What you have to do:
Reproduce every one of the following records verbatim, keeping each character and line break unchanged.

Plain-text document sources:

***

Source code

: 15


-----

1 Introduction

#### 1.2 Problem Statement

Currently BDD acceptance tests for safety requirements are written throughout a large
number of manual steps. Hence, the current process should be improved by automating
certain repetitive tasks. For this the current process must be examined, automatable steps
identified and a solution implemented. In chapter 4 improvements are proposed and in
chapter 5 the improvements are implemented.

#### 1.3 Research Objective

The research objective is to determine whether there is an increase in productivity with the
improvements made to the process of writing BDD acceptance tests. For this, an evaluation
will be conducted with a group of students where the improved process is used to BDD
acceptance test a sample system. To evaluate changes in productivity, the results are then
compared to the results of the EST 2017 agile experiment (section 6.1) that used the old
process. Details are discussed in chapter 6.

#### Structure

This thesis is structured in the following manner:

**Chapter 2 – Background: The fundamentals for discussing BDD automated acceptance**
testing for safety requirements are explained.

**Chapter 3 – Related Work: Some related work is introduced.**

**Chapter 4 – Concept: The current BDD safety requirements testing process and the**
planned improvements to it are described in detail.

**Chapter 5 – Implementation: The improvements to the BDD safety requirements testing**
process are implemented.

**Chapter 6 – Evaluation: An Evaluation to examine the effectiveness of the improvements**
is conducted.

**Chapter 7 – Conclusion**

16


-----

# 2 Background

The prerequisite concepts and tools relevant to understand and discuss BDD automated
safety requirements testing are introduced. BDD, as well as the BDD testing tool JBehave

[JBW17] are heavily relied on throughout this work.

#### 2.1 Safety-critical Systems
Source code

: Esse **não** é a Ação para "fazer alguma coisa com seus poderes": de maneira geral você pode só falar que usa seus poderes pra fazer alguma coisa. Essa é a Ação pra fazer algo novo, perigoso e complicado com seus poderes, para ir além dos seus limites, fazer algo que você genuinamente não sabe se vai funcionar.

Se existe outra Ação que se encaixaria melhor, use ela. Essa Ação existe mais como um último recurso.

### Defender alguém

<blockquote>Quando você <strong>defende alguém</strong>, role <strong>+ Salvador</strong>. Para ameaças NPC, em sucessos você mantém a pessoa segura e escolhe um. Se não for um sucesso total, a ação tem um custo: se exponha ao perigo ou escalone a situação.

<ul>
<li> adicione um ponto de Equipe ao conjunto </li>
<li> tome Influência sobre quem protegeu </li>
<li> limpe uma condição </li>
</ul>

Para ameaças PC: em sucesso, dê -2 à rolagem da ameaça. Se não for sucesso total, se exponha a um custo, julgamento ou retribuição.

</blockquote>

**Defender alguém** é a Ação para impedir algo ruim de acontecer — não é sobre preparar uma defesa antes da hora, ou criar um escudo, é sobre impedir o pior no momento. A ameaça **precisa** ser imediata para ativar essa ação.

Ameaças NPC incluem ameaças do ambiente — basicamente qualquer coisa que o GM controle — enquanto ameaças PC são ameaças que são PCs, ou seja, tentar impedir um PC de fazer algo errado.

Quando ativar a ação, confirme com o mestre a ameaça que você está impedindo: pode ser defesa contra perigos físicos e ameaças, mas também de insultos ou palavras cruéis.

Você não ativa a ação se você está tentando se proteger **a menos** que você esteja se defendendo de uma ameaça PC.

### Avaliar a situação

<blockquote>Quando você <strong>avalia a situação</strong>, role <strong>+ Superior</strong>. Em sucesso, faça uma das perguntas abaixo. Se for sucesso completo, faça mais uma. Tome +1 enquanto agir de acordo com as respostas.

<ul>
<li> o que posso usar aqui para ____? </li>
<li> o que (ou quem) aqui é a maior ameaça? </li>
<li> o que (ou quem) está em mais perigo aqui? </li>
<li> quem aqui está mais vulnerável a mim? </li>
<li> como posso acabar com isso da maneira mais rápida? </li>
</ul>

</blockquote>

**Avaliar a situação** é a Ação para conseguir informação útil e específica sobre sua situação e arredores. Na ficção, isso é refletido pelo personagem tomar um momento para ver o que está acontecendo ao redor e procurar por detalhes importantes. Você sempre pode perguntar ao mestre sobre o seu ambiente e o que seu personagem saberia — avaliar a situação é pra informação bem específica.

***

Solution:
Source code

: 15


-----

1 Introduction

#### 1.2 Problem Statement

Currently BDD acceptance tests for safety requirements are written throughout a large
number of manual steps. Hence, the current process should be improved by automating
certain repetitive tasks. For this the current process must be examined, automatable steps
identified and a solution implemented. In chapter 4 improvements are proposed and in
chapter 5 the improvements are implemented.

#### 1.3 Research Objective

The research objective is to determine whether there is an increase in productivity with the
improvements made to the process of writing BDD acceptance tests. For this, an evaluation
will be conducted with a group of students where the improved process is used to BDD
acceptance test a sample system. To evaluate changes in productivity, the results are then
compared to the results of the EST 2017 agile experiment (section 6.1) that used the old
process. Details are discussed in chapter 6.

#### Structure

This thesis is structured in the following manner:

**Chapter 2 – Background: The fundamentals for discussing BDD automated acceptance**
testing for safety requirements are explained.

**Chapter 3 – Related Work: Some related work is introduced.**

**Chapter 4 – Concept: The current BDD safety requirements testing process and the**
planned improvements to it are described in detail.

**Chapter 5 – Implementation: The improvements to the BDD safety requirements testing**
process are implemented.

**Chapter 6 – Evaluation: An Evaluation to examine the effectiveness of the improvements**
is conducted.

**Chapter 7 – Conclusion**

16


-----

# 2 Background

The prerequisite concepts and tools relevant to understand and discuss BDD automated
safety requirements testing are introduced. BDD, as well as the BDD testing tool JBehave

[JBW17] are heavily relied on throughout this work.

#### 2.1 Safety-critical Systems
Source code

: Esse **não** é a Ação para "fazer alguma coisa com seus poderes": de maneira geral você pode só falar que usa seus poderes pra fazer alguma coisa. Essa é a Ação pra fazer algo novo, perigoso e complicado com seus poderes, para ir além dos seus limites, fazer algo que você genuinamente não sabe se vai funcionar.

Se existe outra Ação que se encaixaria melhor, use ela. Essa Ação existe mais como um último recurso.

### Defender alguém

<blockquote>Quando você <strong>defende alguém</strong>, role <strong>+ Salvador</strong>. Para ameaças NPC, em sucessos você mantém a pessoa segura e escolhe um. Se não for um sucesso total, a ação tem um custo: se exponha ao perigo ou escalone a situação.

<ul>
<li> adicione um ponto de Equipe ao conjunto </li>
<li> tome Influência sobre quem protegeu </li>
<li> limpe uma condição </li>
</ul>

Para ameaças PC: em sucesso, dê -2 à rolagem da ameaça. Se não for sucesso total, se exponha a um custo, julgamento ou retribuição.

</blockquote>

**Defender alguém** é a Ação para impedir algo ruim de acontecer — não é sobre preparar uma defesa antes da hora, ou criar um escudo, é sobre impedir o pior no momento. A ameaça **precisa** ser imediata para ativar essa ação.

Ameaças NPC incluem ameaças do ambiente — basicamente qualquer coisa que o GM controle — enquanto ameaças PC são ameaças que são PCs, ou seja, tentar impedir um PC de fazer algo errado.

Quando ativar a ação, confirme com o mestre a ameaça que você está impedindo: pode ser defesa contra perigos físicos e ameaças, mas também de insultos ou palavras cruéis.

Você não ativa a ação se você está tentando se proteger **a menos** que você esteja se defendendo de uma ameaça PC.

### Avaliar a situação

<blockquote>Quando você <strong>avalia a situação</strong>, role <strong>+ Superior</strong>. Em sucesso, faça uma das perguntas abaixo. Se for sucesso completo, faça mais uma. Tome +1 enquanto agir de acordo com as respostas.

<ul>
<li> o que posso usar aqui para ____? </li>
<li> o que (ou quem) aqui é a maior ameaça? </li>
<li> o que (ou quem) está em mais perigo aqui? </li>
<li> quem aqui está mais vulnerável a mim? </li>
<li> como posso acabar com isso da maneira mais rápida? </li>
</ul>

</blockquote>

**Avaliar a situação** é a Ação para conseguir informação útil e específica sobre sua situação e arredores. Na ficção, isso é refletido pelo personagem tomar um momento para ver o que está acontecendo ao redor e procurar por detalhes importantes. Você sempre pode perguntar ao mestre sobre o seu ambiente e o que seu personagem saberia — avaliar a situação é pra informação bem específica.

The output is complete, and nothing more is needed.